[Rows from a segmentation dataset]
********

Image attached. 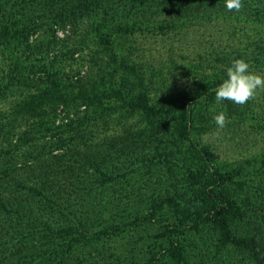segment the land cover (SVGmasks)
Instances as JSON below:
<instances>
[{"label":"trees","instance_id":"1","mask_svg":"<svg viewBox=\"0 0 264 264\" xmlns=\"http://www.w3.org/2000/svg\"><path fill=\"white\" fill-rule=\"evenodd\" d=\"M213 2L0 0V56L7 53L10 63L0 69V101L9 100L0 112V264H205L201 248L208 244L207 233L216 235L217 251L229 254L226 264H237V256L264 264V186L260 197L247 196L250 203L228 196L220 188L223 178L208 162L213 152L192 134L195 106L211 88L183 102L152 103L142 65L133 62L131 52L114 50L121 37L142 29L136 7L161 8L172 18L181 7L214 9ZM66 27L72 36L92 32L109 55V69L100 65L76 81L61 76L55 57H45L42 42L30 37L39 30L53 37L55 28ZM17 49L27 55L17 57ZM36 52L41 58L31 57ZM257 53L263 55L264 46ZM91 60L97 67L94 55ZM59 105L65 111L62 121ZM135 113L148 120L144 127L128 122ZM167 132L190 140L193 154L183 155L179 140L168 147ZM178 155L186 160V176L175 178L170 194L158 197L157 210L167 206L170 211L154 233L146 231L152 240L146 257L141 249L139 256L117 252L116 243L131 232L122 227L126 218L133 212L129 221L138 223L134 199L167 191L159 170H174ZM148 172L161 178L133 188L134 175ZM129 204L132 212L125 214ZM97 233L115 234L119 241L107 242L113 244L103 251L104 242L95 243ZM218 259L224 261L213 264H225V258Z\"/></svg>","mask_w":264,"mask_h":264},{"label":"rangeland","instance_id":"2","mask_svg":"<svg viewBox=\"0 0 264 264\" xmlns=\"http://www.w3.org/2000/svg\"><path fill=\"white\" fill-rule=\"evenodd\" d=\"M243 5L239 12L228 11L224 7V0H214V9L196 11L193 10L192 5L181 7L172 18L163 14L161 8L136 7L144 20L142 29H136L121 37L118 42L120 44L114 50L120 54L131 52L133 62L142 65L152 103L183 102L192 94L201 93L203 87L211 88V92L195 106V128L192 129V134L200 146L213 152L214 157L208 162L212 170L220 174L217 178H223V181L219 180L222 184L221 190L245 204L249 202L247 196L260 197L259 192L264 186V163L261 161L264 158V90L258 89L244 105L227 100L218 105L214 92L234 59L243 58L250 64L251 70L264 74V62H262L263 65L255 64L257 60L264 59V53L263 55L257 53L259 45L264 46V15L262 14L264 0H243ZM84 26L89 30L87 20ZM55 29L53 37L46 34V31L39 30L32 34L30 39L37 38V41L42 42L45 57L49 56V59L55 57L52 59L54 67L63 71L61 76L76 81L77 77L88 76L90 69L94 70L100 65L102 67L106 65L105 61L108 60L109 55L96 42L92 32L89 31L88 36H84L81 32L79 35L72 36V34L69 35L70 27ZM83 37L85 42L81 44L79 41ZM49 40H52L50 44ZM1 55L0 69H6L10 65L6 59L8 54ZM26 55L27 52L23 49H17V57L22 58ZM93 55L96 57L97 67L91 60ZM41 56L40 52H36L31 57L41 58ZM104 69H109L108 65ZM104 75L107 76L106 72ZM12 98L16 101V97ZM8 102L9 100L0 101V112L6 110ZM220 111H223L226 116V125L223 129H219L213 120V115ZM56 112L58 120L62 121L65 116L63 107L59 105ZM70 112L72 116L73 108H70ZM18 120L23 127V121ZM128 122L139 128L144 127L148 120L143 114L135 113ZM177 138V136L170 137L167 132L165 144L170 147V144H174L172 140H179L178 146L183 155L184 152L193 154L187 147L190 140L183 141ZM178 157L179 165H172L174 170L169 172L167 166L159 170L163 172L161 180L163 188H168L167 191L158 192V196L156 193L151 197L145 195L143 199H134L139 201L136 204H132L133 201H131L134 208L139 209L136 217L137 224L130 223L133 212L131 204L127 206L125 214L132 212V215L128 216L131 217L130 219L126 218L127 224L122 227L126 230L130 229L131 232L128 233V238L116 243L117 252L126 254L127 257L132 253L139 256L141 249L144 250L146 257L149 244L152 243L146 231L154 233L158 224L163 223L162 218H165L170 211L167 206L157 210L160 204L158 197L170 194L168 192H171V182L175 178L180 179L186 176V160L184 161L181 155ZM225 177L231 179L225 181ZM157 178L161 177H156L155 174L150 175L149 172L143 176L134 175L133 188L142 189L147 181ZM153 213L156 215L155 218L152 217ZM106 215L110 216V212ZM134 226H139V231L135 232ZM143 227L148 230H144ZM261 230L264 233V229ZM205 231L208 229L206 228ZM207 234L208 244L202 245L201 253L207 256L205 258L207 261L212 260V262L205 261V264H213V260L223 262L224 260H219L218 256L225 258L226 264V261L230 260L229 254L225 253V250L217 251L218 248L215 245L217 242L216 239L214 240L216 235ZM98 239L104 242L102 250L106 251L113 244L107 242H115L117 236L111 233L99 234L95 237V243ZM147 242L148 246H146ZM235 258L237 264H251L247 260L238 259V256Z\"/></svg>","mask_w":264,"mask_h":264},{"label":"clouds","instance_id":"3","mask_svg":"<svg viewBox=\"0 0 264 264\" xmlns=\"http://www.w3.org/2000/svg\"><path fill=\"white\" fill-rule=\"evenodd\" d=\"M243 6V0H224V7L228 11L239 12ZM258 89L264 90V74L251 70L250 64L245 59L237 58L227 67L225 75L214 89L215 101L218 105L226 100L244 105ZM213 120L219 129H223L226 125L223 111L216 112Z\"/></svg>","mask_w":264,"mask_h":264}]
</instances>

********

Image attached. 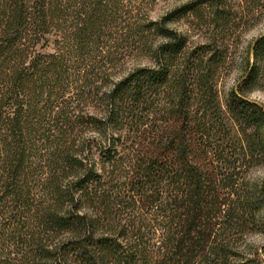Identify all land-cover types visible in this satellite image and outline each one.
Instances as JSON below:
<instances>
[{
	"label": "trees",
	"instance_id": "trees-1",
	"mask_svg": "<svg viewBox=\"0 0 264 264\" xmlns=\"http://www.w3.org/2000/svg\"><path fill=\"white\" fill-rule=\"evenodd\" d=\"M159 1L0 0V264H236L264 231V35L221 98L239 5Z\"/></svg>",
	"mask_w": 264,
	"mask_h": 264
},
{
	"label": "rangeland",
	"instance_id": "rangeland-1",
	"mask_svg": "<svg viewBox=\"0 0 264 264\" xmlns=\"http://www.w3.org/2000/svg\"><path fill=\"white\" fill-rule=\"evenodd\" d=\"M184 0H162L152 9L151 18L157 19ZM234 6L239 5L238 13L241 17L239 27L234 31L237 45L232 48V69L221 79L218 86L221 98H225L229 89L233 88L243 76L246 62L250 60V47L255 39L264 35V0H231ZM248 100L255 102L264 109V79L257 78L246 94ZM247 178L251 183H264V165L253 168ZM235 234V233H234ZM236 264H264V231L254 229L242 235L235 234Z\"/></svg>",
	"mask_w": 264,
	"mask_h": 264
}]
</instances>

********

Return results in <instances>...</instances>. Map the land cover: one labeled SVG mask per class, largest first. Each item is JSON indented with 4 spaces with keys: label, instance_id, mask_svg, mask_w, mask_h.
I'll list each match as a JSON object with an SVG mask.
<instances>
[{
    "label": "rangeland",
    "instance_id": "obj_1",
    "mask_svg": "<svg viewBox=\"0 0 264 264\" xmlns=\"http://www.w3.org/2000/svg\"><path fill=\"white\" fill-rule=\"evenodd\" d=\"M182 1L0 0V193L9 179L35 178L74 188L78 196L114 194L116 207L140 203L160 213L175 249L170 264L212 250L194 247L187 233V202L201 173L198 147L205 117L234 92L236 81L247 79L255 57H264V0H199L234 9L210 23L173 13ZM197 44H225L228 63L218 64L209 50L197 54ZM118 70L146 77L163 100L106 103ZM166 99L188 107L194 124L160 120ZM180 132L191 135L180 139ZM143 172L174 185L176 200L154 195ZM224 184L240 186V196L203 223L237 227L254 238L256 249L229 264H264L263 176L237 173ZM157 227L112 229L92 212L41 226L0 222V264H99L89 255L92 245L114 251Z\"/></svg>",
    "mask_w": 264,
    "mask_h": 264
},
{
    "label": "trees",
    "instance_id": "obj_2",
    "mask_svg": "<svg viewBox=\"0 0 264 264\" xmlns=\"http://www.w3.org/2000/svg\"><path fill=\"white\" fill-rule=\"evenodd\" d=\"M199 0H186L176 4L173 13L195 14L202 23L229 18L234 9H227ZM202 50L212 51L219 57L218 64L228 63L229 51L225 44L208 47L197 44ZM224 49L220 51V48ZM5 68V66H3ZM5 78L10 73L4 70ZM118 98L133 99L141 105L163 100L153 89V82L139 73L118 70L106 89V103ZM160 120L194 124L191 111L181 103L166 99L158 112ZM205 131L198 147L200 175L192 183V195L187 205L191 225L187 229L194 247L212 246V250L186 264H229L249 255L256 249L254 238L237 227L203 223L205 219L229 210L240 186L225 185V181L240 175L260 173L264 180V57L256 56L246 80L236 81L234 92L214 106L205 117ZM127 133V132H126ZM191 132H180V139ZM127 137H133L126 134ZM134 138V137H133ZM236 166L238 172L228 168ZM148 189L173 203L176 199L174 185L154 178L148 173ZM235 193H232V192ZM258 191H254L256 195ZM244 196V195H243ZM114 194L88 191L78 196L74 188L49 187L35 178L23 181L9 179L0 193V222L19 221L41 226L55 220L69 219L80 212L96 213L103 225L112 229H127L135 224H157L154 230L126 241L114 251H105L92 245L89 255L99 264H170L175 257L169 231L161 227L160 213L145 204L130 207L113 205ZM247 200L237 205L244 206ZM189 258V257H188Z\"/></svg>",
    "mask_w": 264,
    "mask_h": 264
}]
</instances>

********

=== WORK REQUIRED ===
Pull out every line of the data above that contains the string "JSON", matching case exactly. Copy each such line in full.

=== EXERCISE RESULT ===
Instances as JSON below:
Instances as JSON below:
Return results in <instances>...</instances>. Map the land cover: one labeled SVG mask per class, largest first. Each item is JSON indented with 4 spaces with keys: label, instance_id, mask_svg, mask_w, mask_h.
I'll list each match as a JSON object with an SVG mask.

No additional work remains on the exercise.